We need accountability and Godly counsel. We can be as rigorously honest with ourselves as anyone on the planet and still fall short, because perspective does matter. We can not be completely objective to a situation we are in, we can not see all the aspects of, pitfalls to avoid and ways to walk through all the situations life brings. Get feedback on your life and spiritual walk, and you will find yourself guided toward God, growing stronger and deeper in relationship with Him, and that relationship produces integrity, it build the walls.

And that relationship, the one with God, comes first. It comes before any and every other relationship. Deciding to honor God instead of pleasing people doesn't mean you won't please or honor people. I can please and honor and love my wife in a way that she can believe, trust and have complete confidence in because of the honor and primacy I place on my relationship with God. The primary makes the secondary possible. If I place the relationship with my wife over that with God, they will eventually both suffer.

Honor God, surrender to His care and will. Doing what is right isn't always easy or popular. It's not always going to make you look good. But the pain and rejection and ridicule that might come with doing what's right and staying in God's will, even when it would be easier or more comfortable not to, is nothing compared to the growth of relationship with Him and the resulting covering of integrity over your life. Even your enemies will say things like, he always kept his word. You could trust her.

We looked at the foundation, the walls and the roof of our refuge of integrity. There is one other thing. This is the door that allows for the right interaction with others. Part of integrity is our service to God and others, doing what we were called to do, it's loving people. It's having compassion and love and wisdom in interactions with others. One of these three was the area that made me vulnerable to the false accusation as I showed a lack of wisdom and didn't see the danger I was in. I put myself in a situation that gave the enemy a shot at me, and he took it. Since the door is all about interaction and service to others, it may sound strange, but the way we build and care for the door is to take care of ourselves first.

That sounds selfish and opposite everything I usually preach doesn't it? Well, it's not. I can't feed others what I do not have.  I can not give if I am empty. I can not be a light in the darkness if I am not oiling my lamp. I have to take the time I need to build and maintain my relationship with Jesus, and to get and stay healthy spiritually, mentally, emotionally and relationally with Him in order to be of maximum service to God and others. Don't forget Jesus often left the crowds to go into solitude and pray, to refresh Himself with time with Daddy.

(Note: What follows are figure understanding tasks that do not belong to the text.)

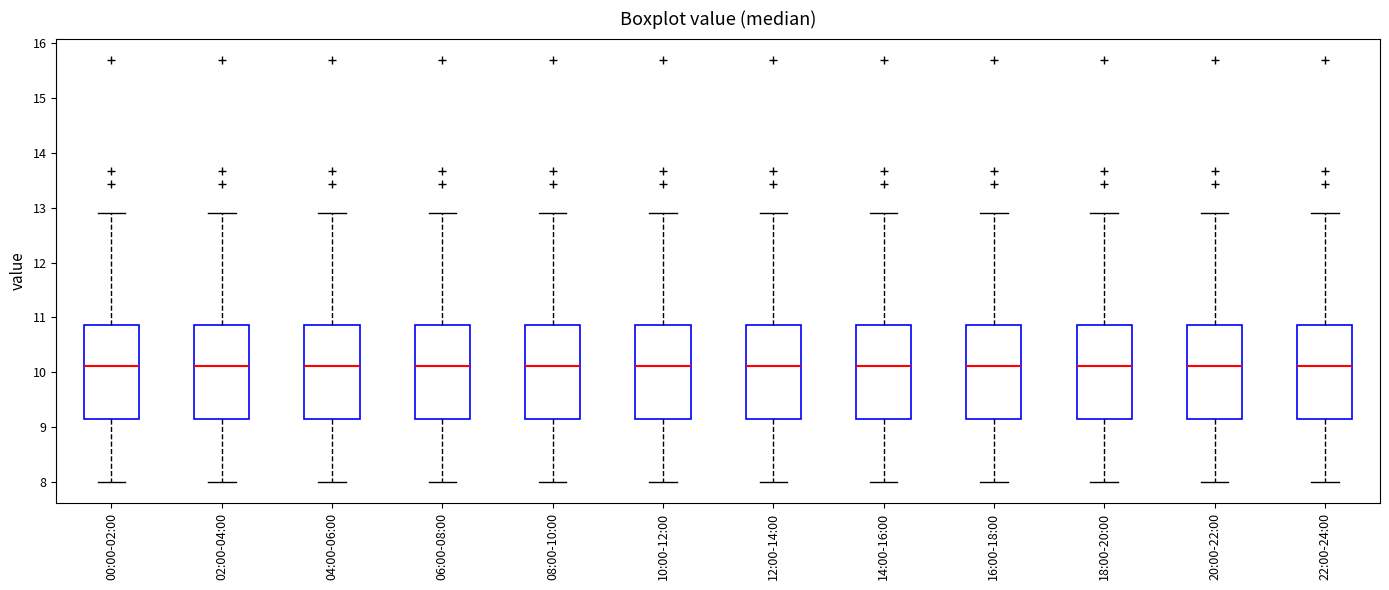

Reading left to right, transcribe this box plot: for each box, give where its median line is, the range the box spans, and where its two whiskers end, as read against the y-axis. The values are not printed on the chart, so give them approximately, as read against the axis.

00:00-02:00: median 10.1, box 9.1 to 10.9, whiskers 8.0 to 12.9
02:00-04:00: median 10.1, box 9.1 to 10.9, whiskers 8.0 to 12.9
04:00-06:00: median 10.1, box 9.1 to 10.9, whiskers 8.0 to 12.9
06:00-08:00: median 10.1, box 9.1 to 10.9, whiskers 8.0 to 12.9
08:00-10:00: median 10.1, box 9.1 to 10.9, whiskers 8.0 to 12.9
10:00-12:00: median 10.1, box 9.1 to 10.9, whiskers 8.0 to 12.9
12:00-14:00: median 10.1, box 9.1 to 10.9, whiskers 8.0 to 12.9
14:00-16:00: median 10.1, box 9.1 to 10.9, whiskers 8.0 to 12.9
16:00-18:00: median 10.1, box 9.1 to 10.9, whiskers 8.0 to 12.9
18:00-20:00: median 10.1, box 9.1 to 10.9, whiskers 8.0 to 12.9
20:00-22:00: median 10.1, box 9.1 to 10.9, whiskers 8.0 to 12.9
22:00-24:00: median 10.1, box 9.1 to 10.9, whiskers 8.0 to 12.9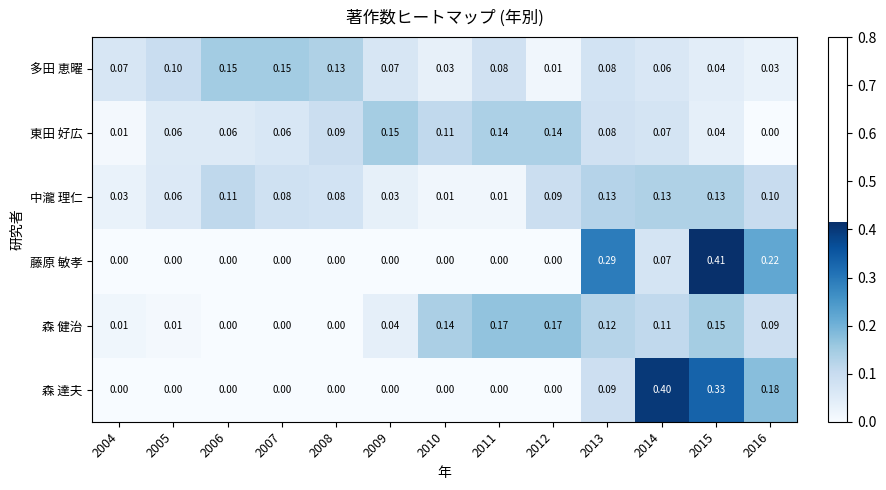

Which series changed the most between 2007 and 2009?

東田 好広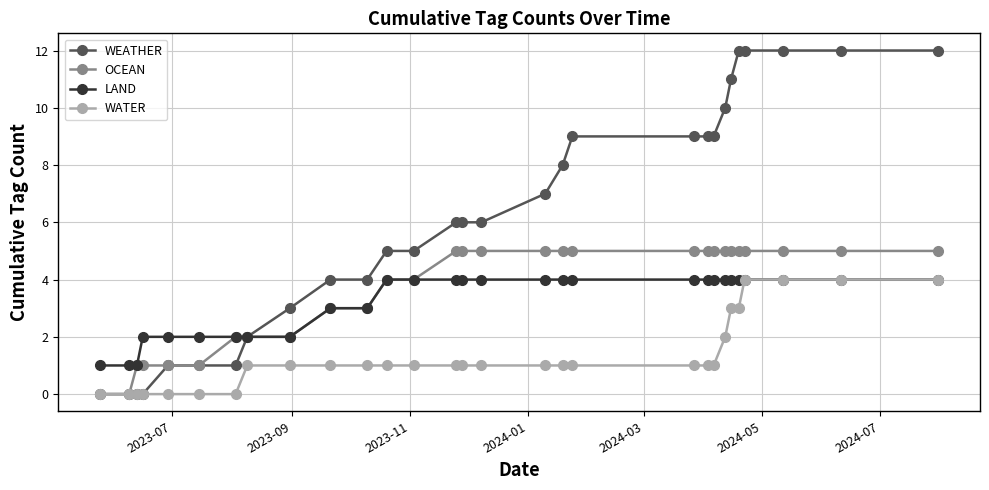

What is the value of the WEATHER point at the 22nd from the left?

9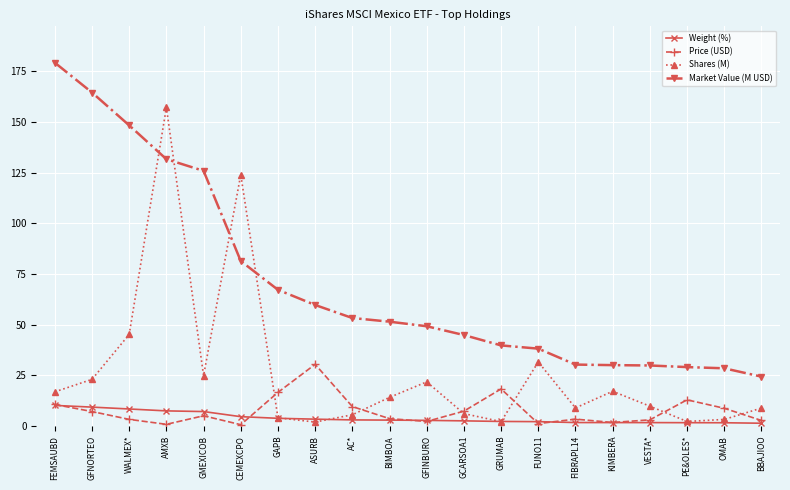

At which label does Shares (M) reach its peak?

AMXB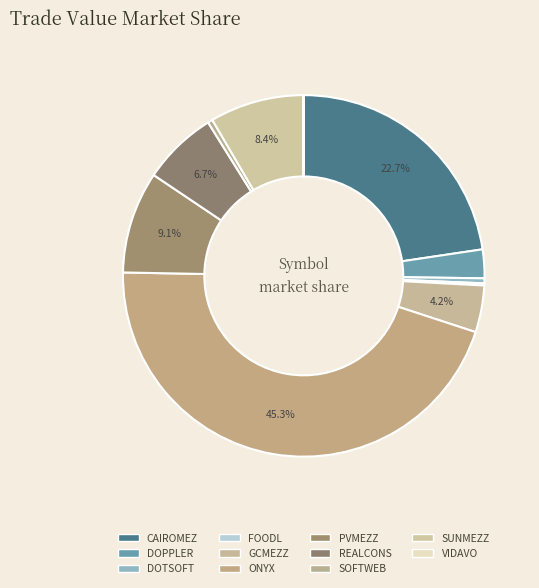

To the nearest percent, what percentage of the pie is ONYX?

45%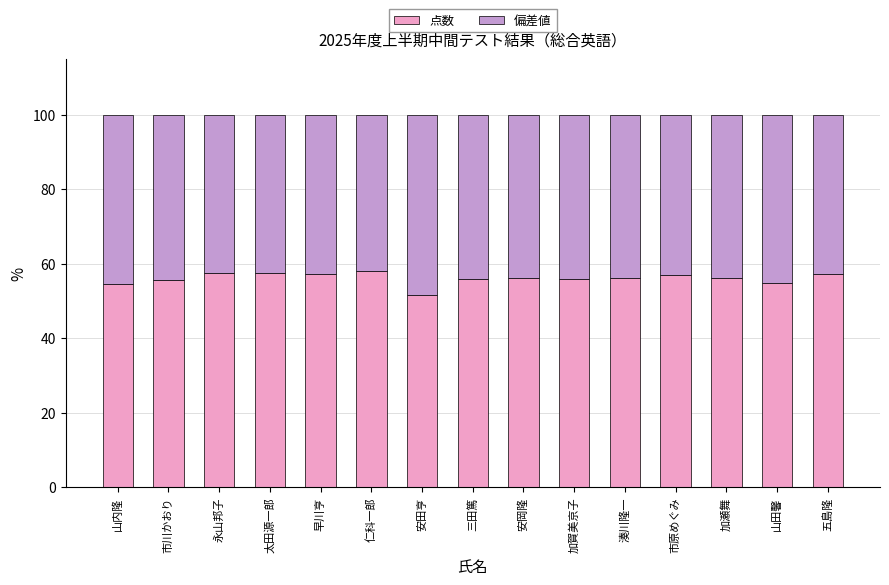

What is the sum of the 点数 values at 市原めぐみ and 市川かおり?

112.6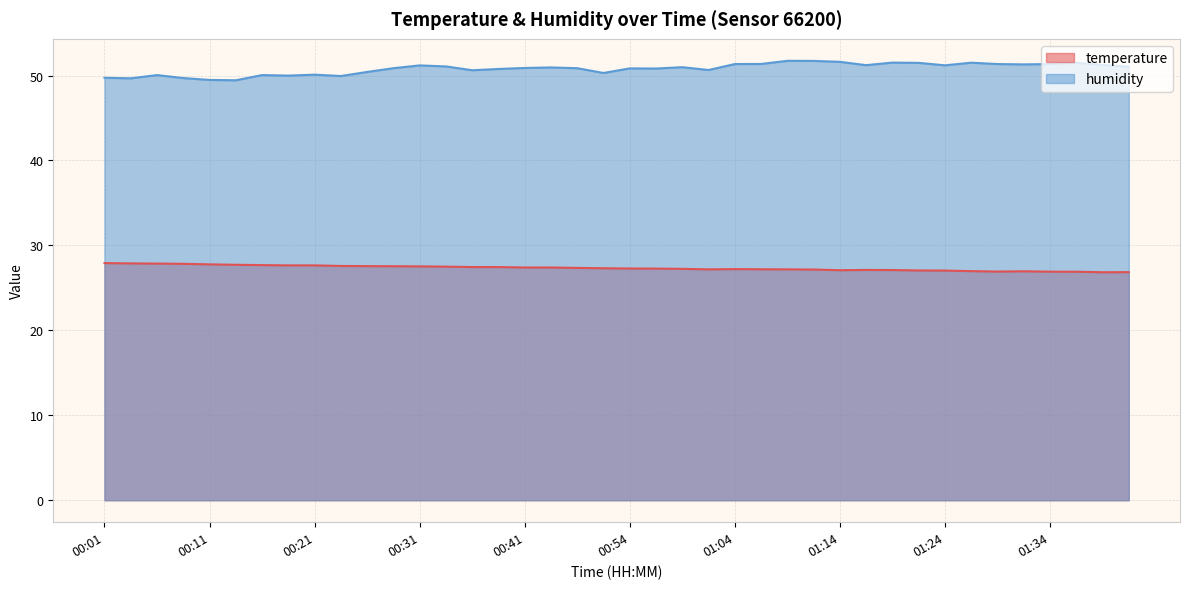

Which series has the largest range (max minus min)?

humidity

Sometimes I don't enjoy that last 45 minutes to about an hour I spend most evenings alone before going to bed. I sometimes wish I could stay with Leah and still do my evening routine. This is because I love her and selfishly want every minute I can get with her.  But I know that my relationship with her is better, and the time I do have is closer because of the time I spend alone with God. Were I to regularly neglect my evening time with Daddy to hang out with Leah more, my relationship with God would suffer and then, my relationship with Leah would suffer as well. I'd have more time, but the time wouldn't be as good. Why?: Because I can't care for her the way she needs if I am living selfishly. I can't deny self for any length of time without staying close to Daddy. And neither can you.

Integrity is a natural by-product of an ever improving relationship with God, just as freedom is. We begin to live and walk in love and truth. It is that truth of life and being (character) that is centered in relationship with God that carries us through crisis when it comes. If you desire to rebuild the relationships and trust that were damaged in the past, the first step is rebuilding your relationship with the Master and regaining the integrity that makes trust possible.